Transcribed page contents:
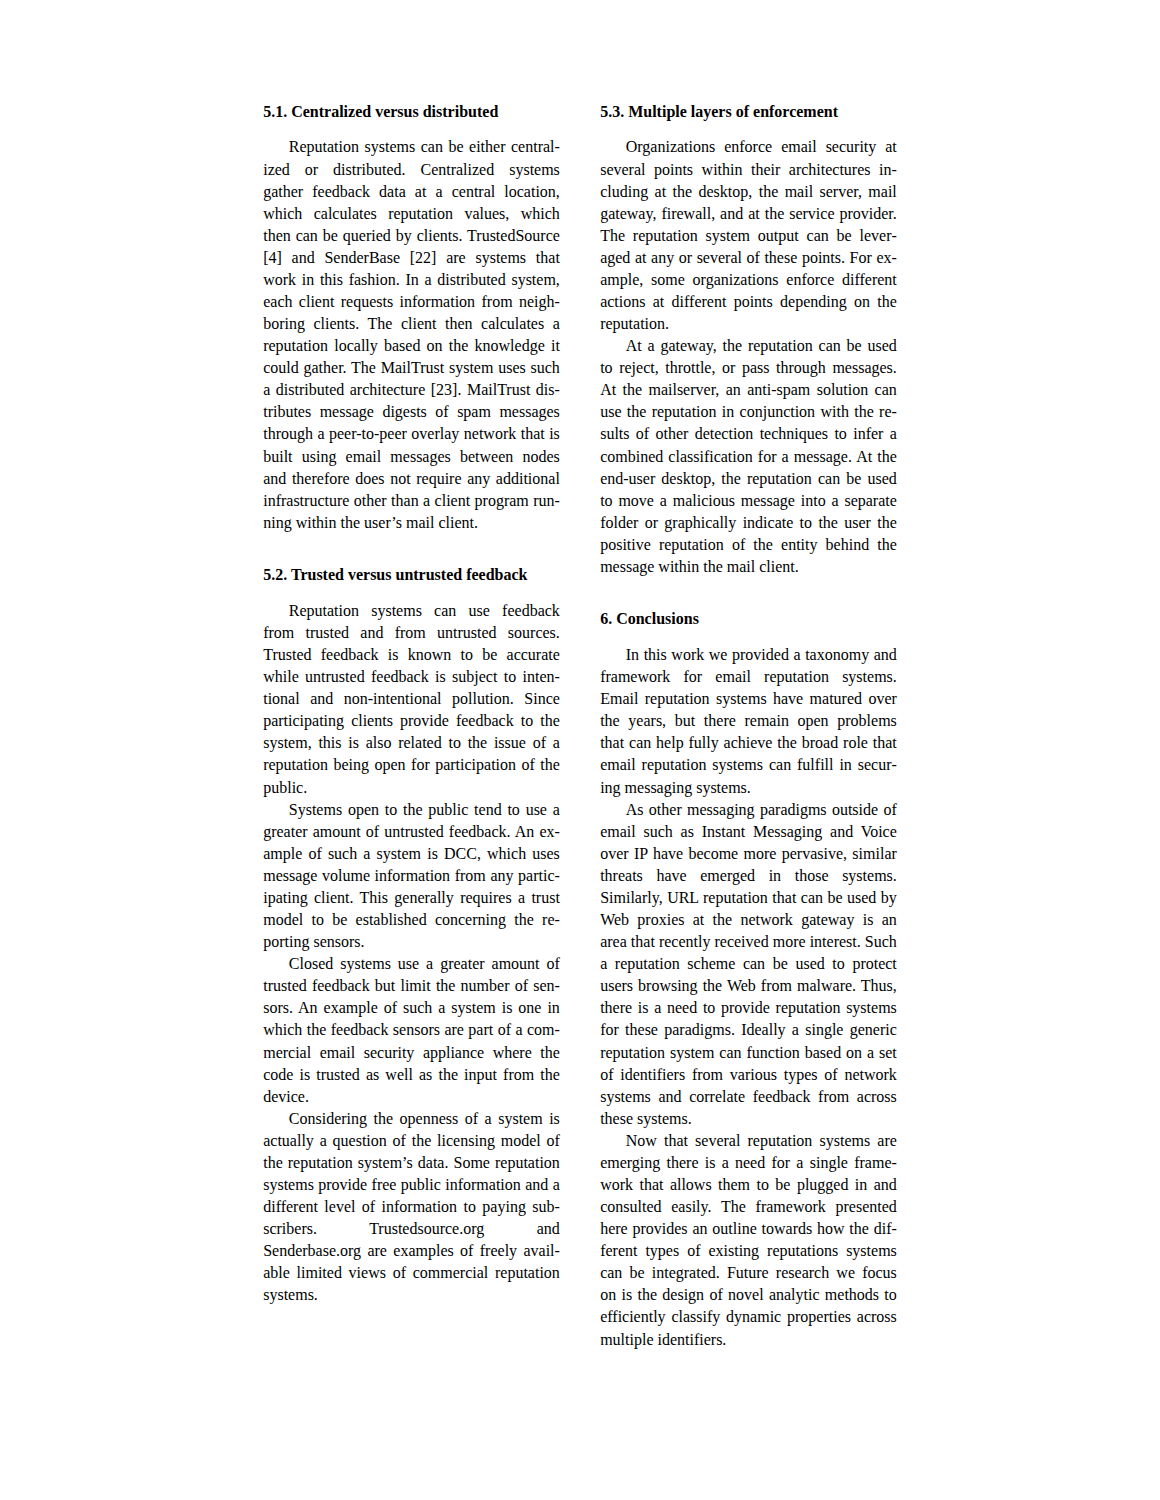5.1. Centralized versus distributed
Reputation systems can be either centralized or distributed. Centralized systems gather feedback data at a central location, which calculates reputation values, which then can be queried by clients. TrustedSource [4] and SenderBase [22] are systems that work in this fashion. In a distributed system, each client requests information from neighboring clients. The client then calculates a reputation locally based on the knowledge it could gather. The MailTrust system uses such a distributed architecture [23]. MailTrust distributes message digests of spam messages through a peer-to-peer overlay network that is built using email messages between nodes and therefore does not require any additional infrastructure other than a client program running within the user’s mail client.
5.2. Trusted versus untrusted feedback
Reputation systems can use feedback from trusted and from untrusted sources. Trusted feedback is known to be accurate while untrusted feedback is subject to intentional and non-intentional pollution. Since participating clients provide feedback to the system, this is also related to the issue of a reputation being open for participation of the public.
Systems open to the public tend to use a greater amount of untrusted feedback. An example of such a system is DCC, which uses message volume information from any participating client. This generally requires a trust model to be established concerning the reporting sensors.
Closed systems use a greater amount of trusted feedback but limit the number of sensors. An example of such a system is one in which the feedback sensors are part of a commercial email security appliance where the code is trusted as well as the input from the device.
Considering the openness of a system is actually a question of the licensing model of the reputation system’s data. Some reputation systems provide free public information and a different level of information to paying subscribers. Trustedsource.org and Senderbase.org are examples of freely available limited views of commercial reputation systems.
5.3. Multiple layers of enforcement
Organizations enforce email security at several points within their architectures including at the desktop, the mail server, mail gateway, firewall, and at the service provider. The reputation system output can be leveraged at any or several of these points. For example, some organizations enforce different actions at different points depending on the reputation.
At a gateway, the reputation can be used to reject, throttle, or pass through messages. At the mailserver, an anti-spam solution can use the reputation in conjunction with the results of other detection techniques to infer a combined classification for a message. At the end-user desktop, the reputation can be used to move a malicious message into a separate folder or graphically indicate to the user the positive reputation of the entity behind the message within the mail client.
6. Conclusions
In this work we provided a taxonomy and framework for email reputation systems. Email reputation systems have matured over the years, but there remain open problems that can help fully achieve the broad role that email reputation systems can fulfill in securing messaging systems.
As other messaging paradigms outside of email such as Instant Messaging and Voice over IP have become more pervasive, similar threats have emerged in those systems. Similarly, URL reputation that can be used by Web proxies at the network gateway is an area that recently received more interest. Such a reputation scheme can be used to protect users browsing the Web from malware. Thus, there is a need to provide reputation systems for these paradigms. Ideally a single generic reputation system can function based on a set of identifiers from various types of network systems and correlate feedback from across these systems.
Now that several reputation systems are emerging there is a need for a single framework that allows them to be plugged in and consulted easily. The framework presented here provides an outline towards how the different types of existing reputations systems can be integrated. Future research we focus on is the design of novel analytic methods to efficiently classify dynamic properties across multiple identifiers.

YOUR OBJECTIVE
Could you reproduce every record above exactly, leaving out the pictures?

EXERCISE SOLUTION
5.1. Centralized versus distributed
Reputation systems can be either centralized or distributed. Centralized systems gather feedback data at a central location, which calculates reputation values, which then can be queried by clients. TrustedSource [4] and SenderBase [22] are systems that work in this fashion. In a distributed system, each client requests information from neighboring clients. The client then calculates a reputation locally based on the knowledge it could gather. The MailTrust system uses such a distributed architecture [23]. MailTrust distributes message digests of spam messages through a peer-to-peer overlay network that is built using email messages between nodes and therefore does not require any additional infrastructure other than a client program running within the user’s mail client.
5.2. Trusted versus untrusted feedback
Reputation systems can use feedback from trusted and from untrusted sources. Trusted feedback is known to be accurate while untrusted feedback is subject to intentional and non-intentional pollution. Since participating clients provide feedback to the system, this is also related to the issue of a reputation being open for participation of the public.
Systems open to the public tend to use a greater amount of untrusted feedback. An example of such a system is DCC, which uses message volume information from any participating client. This generally requires a trust model to be established concerning the reporting sensors.
Closed systems use a greater amount of trusted feedback but limit the number of sensors. An example of such a system is one in which the feedback sensors are part of a commercial email security appliance where the code is trusted as well as the input from the device.
Considering the openness of a system is actually a question of the licensing model of the reputation system’s data. Some reputation systems provide free public information and a different level of information to paying subscribers. Trustedsource.org and Senderbase.org are examples of freely available limited views of commercial reputation systems.
5.3. Multiple layers of enforcement
Organizations enforce email security at several points within their architectures including at the desktop, the mail server, mail gateway, firewall, and at the service provider. The reputation system output can be leveraged at any or several of these points. For example, some organizations enforce different actions at different points depending on the reputation.
At a gateway, the reputation can be used to reject, throttle, or pass through messages. At the mailserver, an anti-spam solution can use the reputation in conjunction with the results of other detection techniques to infer a combined classification for a message. At the end-user desktop, the reputation can be used to move a malicious message into a separate folder or graphically indicate to the user the positive reputation of the entity behind the message within the mail client.
6. Conclusions
In this work we provided a taxonomy and framework for email reputation systems. Email reputation systems have matured over the years, but there remain open problems that can help fully achieve the broad role that email reputation systems can fulfill in securing messaging systems.
As other messaging paradigms outside of email such as Instant Messaging and Voice over IP have become more pervasive, similar threats have emerged in those systems. Similarly, URL reputation that can be used by Web proxies at the network gateway is an area that recently received more interest. Such a reputation scheme can be used to protect users browsing the Web from malware. Thus, there is a need to provide reputation systems for these paradigms. Ideally a single generic reputation system can function based on a set of identifiers from various types of network systems and correlate feedback from across these systems.
Now that several reputation systems are emerging there is a need for a single framework that allows them to be plugged in and consulted easily. The framework presented here provides an outline towards how the different types of existing reputations systems can be integrated. Future research we focus on is the design of novel analytic methods to efficiently classify dynamic properties across multiple identifiers.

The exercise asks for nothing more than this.